In The Mirror both are looking in a mirror, their lone audience. The
Family (1893) shows a young mother with a younger girl (daughter? sister?)
and an infant. It's a family without men. The Boating Party (1894),
another of Cassatt's most famous works, presents a woman and child with a man,
but is he the father or just the boatman?
Mary Cassatt's life affords few answers. Her watercolor Self-Portrait
(circa 1880) displays a smartly dressed young artist who'll never be
quite comfortable with the next gentleman to pay his compliments. Edgar Degas's
Mary Cassatt Seated, Holding Cards (circa 1880-'84) shows us a
slightly older seated (and sedate) lady holding what look like cartes de
visite as if she were about to play solitaire. Like the women in her own
paintings, this Mary Cassatt yearns after something beyond the freedom that
20th-century women have achieved -- love, perhaps, and respect. But she's not
quite ready to risk the comfort and elegance that goes with being a
19th-century lady. Cassatt doesn't seem to have found the solution to this
dilemma, in her art or her life, but the issues she raises make her a major
artist.
They also make "Modern Woman" a major show, though the MFA comes up a little
short in the actual exhibition. The layout -- by themes and more or less
chronological -- is sensible and even thoughtful, and there's a "Salon Cassatt"

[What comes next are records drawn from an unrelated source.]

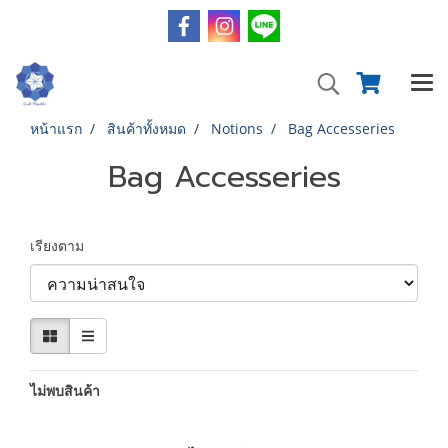
หน้าแรก
สินค้าทั้งหมด
Notions
Bag Accesseries
Bag Accesseries
เรียงตาม
ไม่พบสินค้า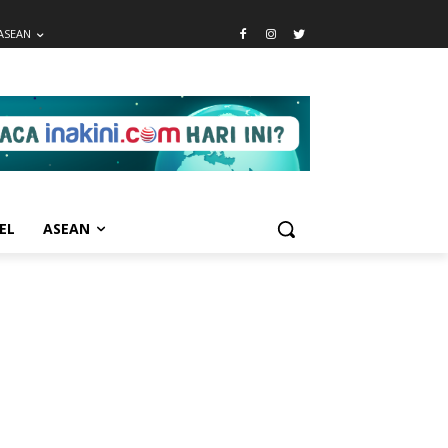
ASEAN
EL
ASEAN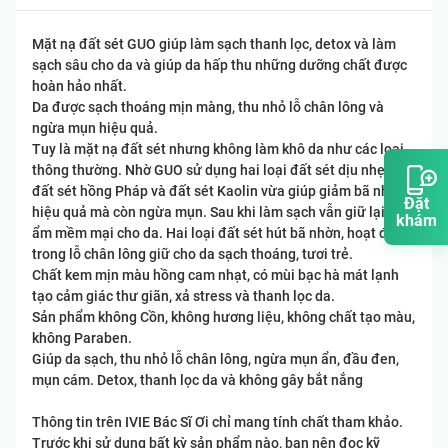
Mặt nạ đất sét GUO giúp làm sạch thanh lọc, detox và làm
sạch sâu cho da và giúp da hấp thu những dưỡng chất được
hoàn hảo nhất.
Da được sạch thoáng mịn màng, thu nhỏ lỗ chân lông và
ngừa mụn hiệu quả.
Tuy là mặt nạ đất sét nhưng không làm khô da như các loại
thông thường. Nhờ GUO sử dụng hai loại đất sét dịu nhẹ là
đất sét hồng Pháp và đất sét Kaolin vừa giúp giảm bã nhờn
Đặt
hiệu quả mà còn ngừa mụn. Sau khi làm sạch vẫn giữ lại độ
khám
ẩm mềm mại cho da. Hai loại đất sét hút bã nhờn, hoạt động
trong lỗ chân lông giữ cho da sạch thoáng, tươi trẻ.
Chất kem mịn màu hồng cam nhạt, có mùi bạc hà mát lạnh
tạo cảm giác thư giãn, xả stress và thanh lọc da.
Sản phẩm không Cồn, không hương liệu, không chất tạo màu,
không Paraben.
Giúp da sạch, thu nhỏ lỗ chân lông, ngừa mụn ẩn, đầu đen,
mụn cám. Detox, thanh lọc da và không gây bắt nắng
Thông tin trên IVIE Bác Sĩ Ơi chỉ mang tính chất tham khảo.
Trước khi sử dụng bất kỳ sản phẩm nào, bạn nên đọc kỹ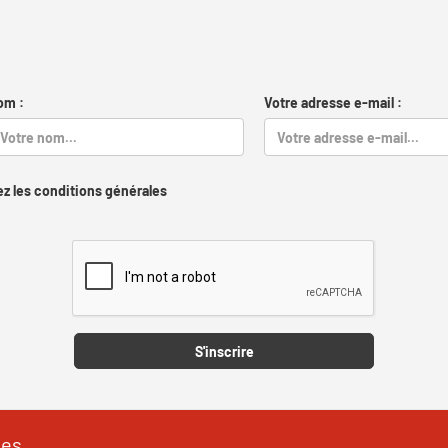
om :
Votre adresse e-mail :
z les conditions générales
Captcha
S'inscrire
les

room with books to browse, French music to listen to, and an interactive
computer station where you can redesign Cassatt's work. What's missing
is . . . some of her most famous paintings: Women in a
Loge, Self-Portrait, Revery, The Boating Party, The
Cup of Tea, Mother and Child (circa 1900), Young
Mother, The Mirror, Woman at Her Toilette. And though the
catalogue is the MFA's usual handsome affair (and very fairly priced at $30 for
the paperback), it dodges the hard questions -- did Cassatt have any kind of
emotional life? why does the quality and quantity of her art fall off so
dramatically? -- in favor of creating a feminist icon and selling "Cassatt
blend" tea and Cassatt tea cups (beautiful ones, I grant) in the gift shop. The
real Cassatt icon is that lady hiding behind the tea cup in the MFA's own
Tea (1879-'80), the one who's reluctant to let us see what she's
thinking, even what she looks like. She's Mary Cassatt's finest self-portrait.